Eventually, he found himself halting at the door of his sister's book-shop. A new boy stood guard over the stock exposed on the shelf and stands outside, and he looked stonily at the great man; it was evident that he was as far from suspecting his greatness as his relationship. It pleased Thorpe for a little to take up one book after another, and pretend to read from it, and force the boy to watch him hard. He had almost the temptation to covertly slip a volume into his pocket, and see what the lad would do. It was remarkable, he reflected with satisfaction—this new capacity within him to find drama in trifles.

There floated into his mind the recollection of some absurd squabble he had had with his sister about the sign overhead. He stepped back a few paces and looked up at it. There were the old words—“Thorpe, Bookseller”—right enough, but they seemed to stand forth with a novel prominence. Upon a second glance, he saw that the board had been repainted. At this he laughed aloud. The details of the episode came back to him now. For some reason, or no reason at all—he could not now imagine what on earth could have prompted him—he had last spring caused his sister to be informed of his wish that her own name, Dabney, should be substituted for that of Thorpe on her sign. It was to Julia that he had confided this mission, and it was Julia who, in a round-about way, had disclosed to him presently her mother's deep resolution to do nothing of the sort. He laughed again at the added defiance that this refurbishing of the old sign expressed, and still was grinning broadly as he entered the shop and pushed his way along to the rear.

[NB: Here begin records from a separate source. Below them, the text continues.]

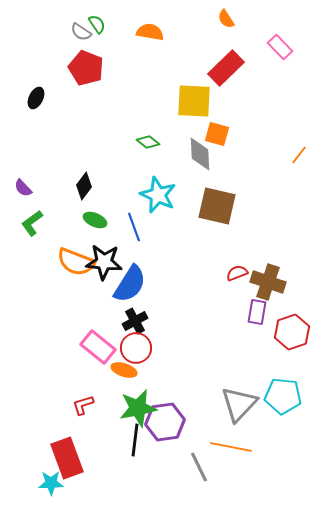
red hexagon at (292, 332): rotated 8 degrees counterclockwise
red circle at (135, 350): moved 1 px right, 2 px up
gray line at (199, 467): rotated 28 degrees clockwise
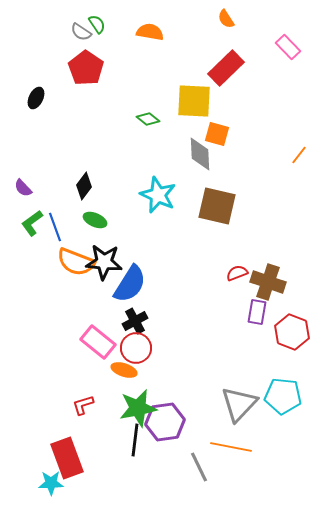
pink rectangle at (280, 47): moved 8 px right
red pentagon at (86, 68): rotated 12 degrees clockwise
green diamond at (148, 142): moved 23 px up
blue line at (134, 227): moved 79 px left
red hexagon at (292, 332): rotated 20 degrees counterclockwise
pink rectangle at (98, 347): moved 5 px up
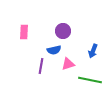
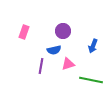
pink rectangle: rotated 16 degrees clockwise
blue arrow: moved 5 px up
green line: moved 1 px right
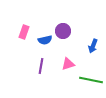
blue semicircle: moved 9 px left, 10 px up
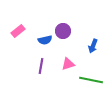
pink rectangle: moved 6 px left, 1 px up; rotated 32 degrees clockwise
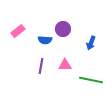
purple circle: moved 2 px up
blue semicircle: rotated 16 degrees clockwise
blue arrow: moved 2 px left, 3 px up
pink triangle: moved 3 px left, 1 px down; rotated 16 degrees clockwise
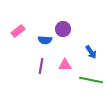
blue arrow: moved 9 px down; rotated 56 degrees counterclockwise
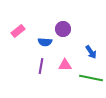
blue semicircle: moved 2 px down
green line: moved 2 px up
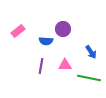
blue semicircle: moved 1 px right, 1 px up
green line: moved 2 px left
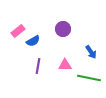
blue semicircle: moved 13 px left; rotated 32 degrees counterclockwise
purple line: moved 3 px left
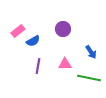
pink triangle: moved 1 px up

She stood beside her desk as she seemed to have stood ever since he could remember her—tall, placid, dull-eyed, self-sufficient, exhaling as it were a kind of stubborn yet competent listlessness. Her long, mannish countenance expressed an undoubted interest in his presence, when she recognized him, but he had no clear perception whether it was pleased or otherwise. In their infrequent latter-day encounters he had dropped the habit of kissing her, and there was certainly no hint in her manner of expecting, much less inviting, its renewal now—but upon a sudden impulse he drew her to him with an arm flung round her gaunt waist, smacked his lips with effusion upon her cheek.

Her surprise, as she withdrew herself somewhat forcefully from his embrace, was plain enough. “Well!” she exclaimed vaguely, and then looked at him. “You're getting fatter.”

“No I'm not,” he rejoined, with the earnestness belonging to an important topic. “People think I am—but it's merely the looseness of these clothes. There's really no difference since I was here last.”

The glance they exchanged was so full of the tacit comment that this last visit was a long time ago, that Thorpe put it into words. “Let's see—that was just before Christmas, wasn't it?” he said.

“Something like that,” she responded. “You were going to get married in a week or two, I remember, and THAT was in January, wasn't it? I was taking stock, I know.”

He nodded in turn. The thought that his only sister recalled his marriage merely as a date, like a royal anniversary or a bank-holiday, and held herself implacably aloof from all contact with his domestic life, annoyed him afresh. “You're an awful goat, not to come near us,” he felt impelled, in brotherly frankness, to tell her.